Heartbreaking documentary by Kristina Lindstrom and Kristian Petri about Bjorn Andresen, who won the part of Tadzio in Luchino Visconti’s 1971 Death in Venice. Visconti went on a world-wide search for the beautiful object of obsession for Dirk Bogarde’s Gustav von Aschenbach. The shots of all these young boys trotted out in front of Visconti in schools across Europe is weird enough but when shy, teenage Bjorn Andresen is asked to remove his shirt in front of the director and his staff your skin begins to crawl.

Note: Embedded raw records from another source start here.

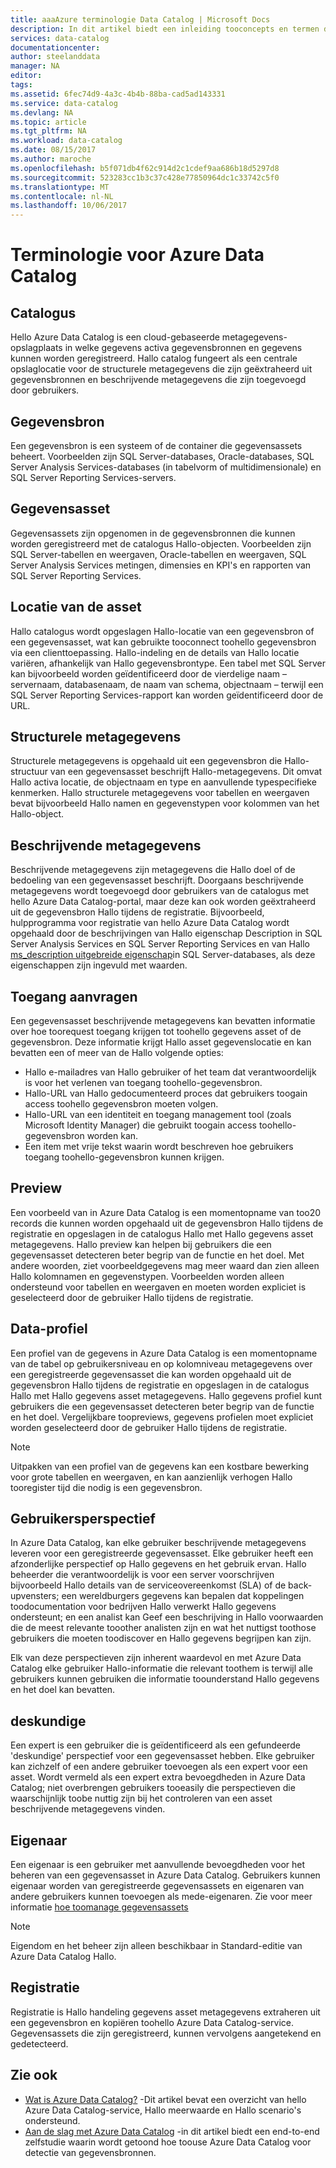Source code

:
 ```yaml
---
title: aaaAzure terminologie Data Catalog | Microsoft Docs
description: In dit artikel biedt een inleiding tooconcepts en termen die worden gebruikt in de documentatie van Azure Data Catalog.
services: data-catalog
documentationcenter: 
author: steelanddata
manager: NA
editor: 
tags: 
ms.assetid: 6fec74d9-4a3c-4b4b-88ba-cad5ad143331
ms.service: data-catalog
ms.devlang: NA
ms.topic: article
ms.tgt_pltfrm: NA
ms.workload: data-catalog
ms.date: 08/15/2017
ms.author: maroche
ms.openlocfilehash: b5f071db4f62c914d2c1cdef9aa686b18d5297d8
ms.sourcegitcommit: 523283cc1b3c37c428e77850964dc1c33742c5f0
ms.translationtype: MT
ms.contentlocale: nl-NL
ms.lasthandoff: 10/06/2017
---
```

# <a name="azure-data-catalog-terminology"></a>Terminologie voor Azure Data Catalog
## <a name="catalog"></a>Catalogus
Hello Azure Data Catalog is een cloud-gebaseerde metagegevens-opslagplaats in welke gegevens activa gegevensbronnen en gegevens kunnen worden geregistreerd. Hallo catalog fungeert als een centrale opslaglocatie voor de structurele metagegevens die zijn geëxtraheerd uit gegevensbronnen en beschrijvende metagegevens die zijn toegevoegd door gebruikers.

## <a name="data-source"></a>Gegevensbron
Een gegevensbron is een systeem of de container die gegevensassets beheert. Voorbeelden zijn SQL Server-databases, Oracle-databases, SQL Server Analysis Services-databases (in tabelvorm of multidimensionale) en SQL Server Reporting Services-servers.

## <a name="data-asset"></a>Gegevensasset
Gegevensassets zijn opgenomen in de gegevensbronnen die kunnen worden geregistreerd met de catalogus Hallo-objecten. Voorbeelden zijn SQL Server-tabellen en weergaven, Oracle-tabellen en weergaven, SQL Server Analysis Services metingen, dimensies en KPI's en rapporten van SQL Server Reporting Services.

## <a name="data-asset-location"></a>Locatie van de asset
Hallo catalogus wordt opgeslagen Hallo-locatie van een gegevensbron of een gegevensasset, wat kan gebruikte tooconnect toohello gegevensbron via een clienttoepassing. Hallo-indeling en de details van Hallo locatie variëren, afhankelijk van Hallo gegevensbrontype. Een tabel met SQL Server kan bijvoorbeeld worden geïdentificeerd door de vierdelige naam – servernaam, databasenaam, de naam van schema, objectnaam – terwijl een SQL Server Reporting Services-rapport kan worden geïdentificeerd door de URL.

## <a name="structural-metadata"></a>Structurele metagegevens
Structurele metagegevens is opgehaald uit een gegevensbron die Hallo-structuur van een gegevensasset beschrijft Hallo-metagegevens. Dit omvat Hallo activa locatie, de objectnaam en type en aanvullende typespecifieke kenmerken. Hallo structurele metagegevens voor tabellen en weergaven bevat bijvoorbeeld Hallo namen en gegevenstypen voor kolommen van het Hallo-object.

## <a name="descriptive-metadata"></a>Beschrijvende metagegevens
Beschrijvende metagegevens zijn metagegevens die Hallo doel of de bedoeling van een gegevensasset beschrijft. Doorgaans beschrijvende metagegevens wordt toegevoegd door gebruikers van de catalogus met hello Azure Data Catalog-portal, maar deze kan ook worden geëxtraheerd uit de gegevensbron Hallo tijdens de registratie. Bijvoorbeeld, hulpprogramma voor registratie van hello Azure Data Catalog wordt opgehaald door de beschrijvingen van Hallo eigenschap Description in SQL Server Analysis Services en SQL Server Reporting Services en van Hallo [ms_description uitgebreide eigenschap](https://technet.microsoft.com/library/ms190243.aspx)in SQL Server-databases, als deze eigenschappen zijn ingevuld met waarden.

## <a name="request-access"></a>Toegang aanvragen
Een gegevensasset beschrijvende metagegevens kan bevatten informatie over hoe toorequest toegang krijgen tot toohello gegevens asset of de gegevensbron. Deze informatie krijgt Hallo asset gegevenslocatie en kan bevatten een of meer van de Hallo volgende opties:

* Hallo e-mailadres van Hallo gebruiker of het team dat verantwoordelijk is voor het verlenen van toegang toohello-gegevensbron.
* Hallo-URL van Hallo gedocumenteerd proces dat gebruikers toogain access toohello gegevensbron moeten volgen.
* Hallo-URL van een identiteit en toegang management tool (zoals Microsoft Identity Manager) die gebruikt toogain access toohello-gegevensbron worden kan.
* Een item met vrije tekst waarin wordt beschreven hoe gebruikers toegang toohello-gegevensbron kunnen krijgen.

## <a name="preview"></a>Preview
Een voorbeeld van in Azure Data Catalog is een momentopname van too20 records die kunnen worden opgehaald uit de gegevensbron Hallo tijdens de registratie en opgeslagen in de catalogus Hallo met Hallo gegevens asset metagegevens. Hallo preview kan helpen bij gebruikers die een gegevensasset detecteren beter begrip van de functie en het doel. Met andere woorden, ziet voorbeeldgegevens mag meer waard dan zien alleen Hallo kolomnamen en gegevenstypen.
Voorbeelden worden alleen ondersteund voor tabellen en weergaven en moeten worden expliciet is geselecteerd door de gebruiker Hallo tijdens de registratie.

## <a name="data-profile"></a>Data-profiel
Een profiel van de gegevens in Azure Data Catalog is een momentopname van de tabel op gebruikersniveau en op kolomniveau metagegevens over een geregistreerde gegevensasset die kan worden opgehaald uit de gegevensbron Hallo tijdens de registratie en opgeslagen in de catalogus Hallo met Hallo gegevens asset metagegevens. Hallo gegevens profiel kunt gebruikers die een gegevensasset detecteren beter begrip van de functie en het doel. Vergelijkbare toopreviews, gegevens profielen moet expliciet worden geselecteerd door de gebruiker Hallo tijdens de registratie.

> [!NOTE]
> Uitpakken van een profiel van de gegevens kan een kostbare bewerking voor grote tabellen en weergaven, en kan aanzienlijk verhogen Hallo tooregister tijd die nodig is een gegevensbron.
>
>

## <a name="user-perspective"></a>Gebruikersperspectief
In Azure Data Catalog, kan elke gebruiker beschrijvende metagegevens leveren voor een geregistreerde gegevensasset. Elke gebruiker heeft een afzonderlijke perspectief op Hallo gegevens en het gebruik ervan. Hallo beheerder die verantwoordelijk is voor een server voorschrijven bijvoorbeeld Hallo details van de serviceovereenkomst (SLA) of de back-upvensters; een wereldburgers gegevens kan bepalen dat koppelingen toodocumentation voor bedrijven Hallo verwerkt Hallo gegevens ondersteunt; en een analist kan Geef een beschrijving in Hallo voorwaarden die de meest relevante tooother analisten zijn en wat het nuttigst toothose gebruikers die moeten toodiscover en Hallo gegevens begrijpen kan zijn.

Elk van deze perspectieven zijn inherent waardevol en met Azure Data Catalog elke gebruiker Hallo-informatie die relevant toothem is terwijl alle gebruikers kunnen gebruiken die informatie toounderstand Hallo gegevens en het doel kan bevatten.

## <a name="expert"></a>deskundige
Een expert is een gebruiker die is geïdentificeerd als een gefundeerde 'deskundige' perspectief voor een gegevensasset hebben. Elke gebruiker kan zichzelf of een andere gebruiker toevoegen als een expert voor een asset. Wordt vermeld als een expert extra bevoegdheden in Azure Data Catalog; niet overbrengen gebruikers tooeasily die perspectieven die waarschijnlijk toobe nuttig zijn bij het controleren van een asset beschrijvende metagegevens vinden.

## <a name="owner"></a>Eigenaar
Een eigenaar is een gebruiker met aanvullende bevoegdheden voor het beheren van een gegevensasset in Azure Data Catalog. Gebruikers kunnen eigenaar worden van geregistreerde gegevensassets en eigenaren van andere gebruikers kunnen toevoegen als mede-eigenaren. Zie voor meer informatie [hoe toomanage gegevensassets](data-catalog-how-to-manage.md)  

> [!NOTE]
> Eigendom en het beheer zijn alleen beschikbaar in Standard-editie van Azure Data Catalog Hallo.
>
>

## <a name="registration"></a>Registratie
Registratie is Hallo handeling gegevens asset metagegevens extraheren uit een gegevensbron en kopiëren toohello Azure Data Catalog-service. Gegevensassets die zijn geregistreerd, kunnen vervolgens aangetekend en gedetecteerd.

## <a name="see-also"></a>Zie ook
* [Wat is Azure Data Catalog?](data-catalog-what-is-data-catalog.md) -Dit artikel bevat een overzicht van hello Azure Data Catalog-service, Hallo meerwaarde en Hallo scenario's ondersteund.
* [Aan de slag met Azure Data Catalog](data-catalog-get-started.md) -in dit artikel biedt een end-to-end zelfstudie waarin wordt getoond hoe toouse Azure Data Catalog voor detectie van gegevensbronnen.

Visconti warned his whole crew that it was “hands off” Andresen during the making of the film, but afterwards Bjorn was catapulted to dizzying stardom. In Japan, the androgynous-looking Bjorn became a pop legend and was memorialized in Manga comics.
But the documentary investigates the tragedies and inner demons that followed Andresen afterwards. One’s heart is broken by many of his stories and as we follow the bedraggled, long-haired Andresen smoking in his apartment and wistfully chronicling his difficult life.
It’s hard to say this is a cautionary tale because it’s impossible to imagine the same kind of convergence of elements of child stardom, but this film will haunt your dreams.
(Opening this Friday Sept. 24th at the Quad Cinema).
In the mid 70s when I lived in LA, I went to a fashion show with some friends at the Hollywood Palladium. We were early so we went upstairs to the bar and seated there was Bjorn Andresen.
I recognized him from Death in Venice and, yes, he was the most beautiful boy in the world!